The first floor houses a grand old cafe-diner straight out of the 1920s. I wondered if Eliot Ness ever ate there. So much of the town features the ornate architecture of a more-civilized time, sadly dwarfed by the mirror-clad modern montrosities, like the garish skyscraper Donald Trump plopped down in the middle of the city.

I trucked up to the Hard Rock Hotel, where Ben helped set up a casual interview session with Lewis for the promo-company Live Nation. For the cameras, Lew explained how he would've been a rock star, if his mother had let him get a guitar instead of insisting on piano lessons. "My piano teacher had arthritis...with hands like a parakeet's claws," he recounted, as we struggled to muffle our laughs from the microphones.

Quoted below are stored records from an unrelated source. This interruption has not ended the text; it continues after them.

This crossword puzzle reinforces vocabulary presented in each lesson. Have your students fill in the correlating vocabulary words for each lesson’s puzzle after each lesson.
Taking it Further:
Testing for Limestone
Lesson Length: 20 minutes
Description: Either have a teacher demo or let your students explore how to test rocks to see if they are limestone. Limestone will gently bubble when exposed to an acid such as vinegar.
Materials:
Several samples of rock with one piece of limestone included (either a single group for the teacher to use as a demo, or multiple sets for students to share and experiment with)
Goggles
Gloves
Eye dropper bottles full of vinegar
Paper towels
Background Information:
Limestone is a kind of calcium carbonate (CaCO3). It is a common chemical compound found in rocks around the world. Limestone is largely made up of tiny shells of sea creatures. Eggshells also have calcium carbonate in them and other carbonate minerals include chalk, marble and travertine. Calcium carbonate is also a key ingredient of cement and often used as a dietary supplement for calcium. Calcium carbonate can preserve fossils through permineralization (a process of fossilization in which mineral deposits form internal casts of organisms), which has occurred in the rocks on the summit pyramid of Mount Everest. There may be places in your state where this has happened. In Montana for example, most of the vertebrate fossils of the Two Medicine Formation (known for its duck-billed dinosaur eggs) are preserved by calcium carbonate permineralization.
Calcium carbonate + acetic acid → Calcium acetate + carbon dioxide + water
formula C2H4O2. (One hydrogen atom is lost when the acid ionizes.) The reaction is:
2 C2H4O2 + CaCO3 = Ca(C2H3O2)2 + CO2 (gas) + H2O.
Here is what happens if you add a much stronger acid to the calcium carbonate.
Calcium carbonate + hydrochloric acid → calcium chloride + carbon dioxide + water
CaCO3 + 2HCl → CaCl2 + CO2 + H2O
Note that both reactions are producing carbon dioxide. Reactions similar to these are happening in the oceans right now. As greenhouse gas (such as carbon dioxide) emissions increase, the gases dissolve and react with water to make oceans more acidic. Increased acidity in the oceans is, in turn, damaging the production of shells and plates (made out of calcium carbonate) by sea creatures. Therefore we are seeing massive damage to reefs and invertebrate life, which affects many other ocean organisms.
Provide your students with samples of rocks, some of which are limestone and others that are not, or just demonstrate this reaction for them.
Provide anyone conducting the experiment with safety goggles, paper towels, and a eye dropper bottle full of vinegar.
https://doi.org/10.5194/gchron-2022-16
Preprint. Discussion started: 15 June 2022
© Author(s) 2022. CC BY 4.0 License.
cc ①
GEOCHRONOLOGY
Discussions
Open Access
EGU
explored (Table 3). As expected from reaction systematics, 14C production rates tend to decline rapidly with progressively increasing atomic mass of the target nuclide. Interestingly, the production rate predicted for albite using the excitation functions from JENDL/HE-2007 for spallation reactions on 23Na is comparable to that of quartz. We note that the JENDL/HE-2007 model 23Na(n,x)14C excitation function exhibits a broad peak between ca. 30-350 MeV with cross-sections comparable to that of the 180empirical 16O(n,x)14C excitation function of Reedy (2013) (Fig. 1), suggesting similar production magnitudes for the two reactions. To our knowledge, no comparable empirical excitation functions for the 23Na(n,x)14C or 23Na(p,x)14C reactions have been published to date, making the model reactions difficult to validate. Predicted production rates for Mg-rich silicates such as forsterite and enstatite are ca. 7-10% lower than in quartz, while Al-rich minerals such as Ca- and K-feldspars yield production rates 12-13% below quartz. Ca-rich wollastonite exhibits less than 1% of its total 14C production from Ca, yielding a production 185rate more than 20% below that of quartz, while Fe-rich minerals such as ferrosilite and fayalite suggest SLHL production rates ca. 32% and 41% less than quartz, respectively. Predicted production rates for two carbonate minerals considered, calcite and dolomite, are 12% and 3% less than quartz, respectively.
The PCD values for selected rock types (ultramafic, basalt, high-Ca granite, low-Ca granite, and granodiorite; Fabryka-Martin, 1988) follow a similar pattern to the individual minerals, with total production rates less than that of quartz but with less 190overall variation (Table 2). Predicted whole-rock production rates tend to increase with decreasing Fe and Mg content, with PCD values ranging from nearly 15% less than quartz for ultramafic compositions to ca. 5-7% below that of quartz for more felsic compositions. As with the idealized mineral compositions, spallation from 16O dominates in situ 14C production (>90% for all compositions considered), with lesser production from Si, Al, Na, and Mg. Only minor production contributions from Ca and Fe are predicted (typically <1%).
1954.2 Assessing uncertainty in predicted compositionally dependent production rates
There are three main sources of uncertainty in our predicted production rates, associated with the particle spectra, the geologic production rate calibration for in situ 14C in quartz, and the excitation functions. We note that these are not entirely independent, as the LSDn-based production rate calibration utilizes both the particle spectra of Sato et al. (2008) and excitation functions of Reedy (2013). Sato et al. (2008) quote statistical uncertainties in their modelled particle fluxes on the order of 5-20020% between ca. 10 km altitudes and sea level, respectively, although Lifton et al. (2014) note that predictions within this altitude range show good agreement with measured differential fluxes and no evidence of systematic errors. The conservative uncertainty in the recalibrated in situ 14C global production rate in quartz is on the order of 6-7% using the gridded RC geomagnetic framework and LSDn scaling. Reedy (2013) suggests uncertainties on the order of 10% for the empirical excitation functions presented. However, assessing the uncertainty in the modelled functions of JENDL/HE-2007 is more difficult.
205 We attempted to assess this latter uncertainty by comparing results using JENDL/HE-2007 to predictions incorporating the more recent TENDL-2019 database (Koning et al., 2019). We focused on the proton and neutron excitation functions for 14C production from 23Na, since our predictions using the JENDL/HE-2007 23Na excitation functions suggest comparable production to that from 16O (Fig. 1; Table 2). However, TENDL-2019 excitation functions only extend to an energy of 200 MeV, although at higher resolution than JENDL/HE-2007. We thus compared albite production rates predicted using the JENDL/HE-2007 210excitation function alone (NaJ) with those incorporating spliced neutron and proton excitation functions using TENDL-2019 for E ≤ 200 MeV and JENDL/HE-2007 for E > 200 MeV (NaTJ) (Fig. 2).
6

It was a good warm-up for the show that night at the enormous Chicago Theatre. The playhouse is a veritable palace. You may remember when Conan O'Brien broadcast his show from there many years ago. There's a drawing backstage, with signatures among the many autographs on the walls of stars and roadies who have come through that venerable place over the years. Letterman did his show there back in the '80s.

Judging from the laughs Saturday night, Lewis and John are funnier than all of them.

We had a fine dinner at a restaurant across town, and the next morning, we still had time for more shopping around before hitting the road for Rockford.

What a contrast from Chicago. We pulled into the Road Ranger truck stop (John said he thought the sign read "Road RAGER"), and Lewis got the new McDonald's burger for lunch (he said the Whopper is better).

A rainstorm preceded us to the little town on the Rock River. Rockford on a misty Sunday night is one of the most desolate places on earth. But when showtime approached, the place came alive. Well, at least anywhere in the vicinity of the Coronado Theatre. It is one of the most beautiful theaters I've seen, by the way...a grand old vaudeville house, completely restored, so you can imagine what it must have been like to see Bob Hope or the Marx Brothers on its stage before the days of TV.

The crowd was smaller than most, but no less enthusiastic.

It was a nice ending to the weekend. Frank dropped us off at the Hilton in the airport back in Chicago, and we said our good-byes. Sad, in a way, because I'm off for several months. Lewis is in Vegas this weekend, before spending much of the summer in Europe, then a stint in Canada, always two steps ahead of the law.

Meanwhile, I'll keep in touch, and let you know what's going on, at home or abroad.